Anyway, as I mentioned in my own comment, I don’t believe that everything the Church says and does (Her Teaching and Living out of the Gospel) is rife with Patriarchy and other “disciplinary discourses,” as many post-modern critics would. But that does not mean that post-modern criticism is entirely invalid. Some elements of cultural bias, struggle for power, and the like do exist within the Church, thankfully not in Her Teaching, but perhaps in the way this teaching can sometimes be expressed and lived out by laypeople and clergy–one just has to look at the way many of the Bishops dealt with (and are dealing with) the current crisis to see that in action.

What I see in our discussions is a good deal of cultural reaction and, I will say it, “prejudice” toward homosexuality, ascribing to it greater negative moral effect than is found in Church teaching, kind of an “overdetermining” of its “power” (if I can use a loaded word). It may very well be that in catholic moral philosophy an intrinsic disorder is somehow more disordered (since it’s object is contrary to natural law), but in the Catechism and other Church documents with which I am familiar, I cannot find a theological viewpoint or Teaching that calls out intrinsic disorders as having a more morally damning effect than other disorders when sinfully acted out. I am not an expert (or even someone that familiar with) formal moral theology and philosophy, but it seems to me that disorders and intrinsic disorders are separated by type and not degree. I recognize that Church Teaching is often like an onion, you can peel back the outer layer and reveal the multiple layers of solid theological and philosophical reason and tradition behind each teaching, but I just don’t know enough about the layers beneath the teaching on intrinsic disorders to definitively say one way or the other.

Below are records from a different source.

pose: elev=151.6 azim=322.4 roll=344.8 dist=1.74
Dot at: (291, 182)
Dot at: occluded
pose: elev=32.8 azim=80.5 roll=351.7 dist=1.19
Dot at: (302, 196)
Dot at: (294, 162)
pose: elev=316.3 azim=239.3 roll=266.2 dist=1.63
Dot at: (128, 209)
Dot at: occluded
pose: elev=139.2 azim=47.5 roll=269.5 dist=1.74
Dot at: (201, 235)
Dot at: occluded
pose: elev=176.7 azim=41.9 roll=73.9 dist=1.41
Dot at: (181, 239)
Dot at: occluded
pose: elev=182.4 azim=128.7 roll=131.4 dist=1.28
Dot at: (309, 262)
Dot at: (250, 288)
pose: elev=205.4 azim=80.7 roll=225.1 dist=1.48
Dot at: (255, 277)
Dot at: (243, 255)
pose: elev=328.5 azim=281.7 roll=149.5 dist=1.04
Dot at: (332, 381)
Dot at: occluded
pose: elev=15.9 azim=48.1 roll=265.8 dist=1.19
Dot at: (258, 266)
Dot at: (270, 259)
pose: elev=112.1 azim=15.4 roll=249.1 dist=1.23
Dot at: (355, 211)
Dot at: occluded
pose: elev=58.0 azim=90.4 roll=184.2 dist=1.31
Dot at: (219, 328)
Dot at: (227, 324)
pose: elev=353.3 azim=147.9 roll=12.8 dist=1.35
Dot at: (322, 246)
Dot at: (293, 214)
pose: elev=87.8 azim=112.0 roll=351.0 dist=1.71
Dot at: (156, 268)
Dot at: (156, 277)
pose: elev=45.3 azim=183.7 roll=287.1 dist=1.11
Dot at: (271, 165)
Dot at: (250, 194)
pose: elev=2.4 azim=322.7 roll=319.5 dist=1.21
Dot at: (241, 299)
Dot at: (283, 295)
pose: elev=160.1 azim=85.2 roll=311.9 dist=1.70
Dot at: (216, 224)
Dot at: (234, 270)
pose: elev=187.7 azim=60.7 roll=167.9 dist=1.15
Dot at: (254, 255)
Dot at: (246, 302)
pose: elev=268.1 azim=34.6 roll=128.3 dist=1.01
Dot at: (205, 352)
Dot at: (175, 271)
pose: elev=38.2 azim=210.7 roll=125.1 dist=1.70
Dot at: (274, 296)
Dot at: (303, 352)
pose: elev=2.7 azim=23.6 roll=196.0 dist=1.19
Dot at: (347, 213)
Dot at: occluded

Regardless, I believe that the Church Teaching on concupiscence is clear, and that is that “since concupiscence is left for us to wrestle with, IT CANNOT HARM those who do not consent but manfully resist it by the grace of Jesus Christ” (CCC 1264, emphasis mine). It seems that the Church does not ascribe negative power to concupiscence that is successfully resisted; such a resisted “weakness” has no negative effect on the person who triumphs in the grace of Jesus Christ.

Furthermore, regarding the salvific power of Baptism, the Church teaches that:

Baptism not only purifies ALL sins, but also makes the neophyte a “new creature,” an adopted son of God who has become a “partaker of the divine nature,” member of Christ and co-heir with him, and temple of the Holy Spirit. (CCC 1265, Caps Mine)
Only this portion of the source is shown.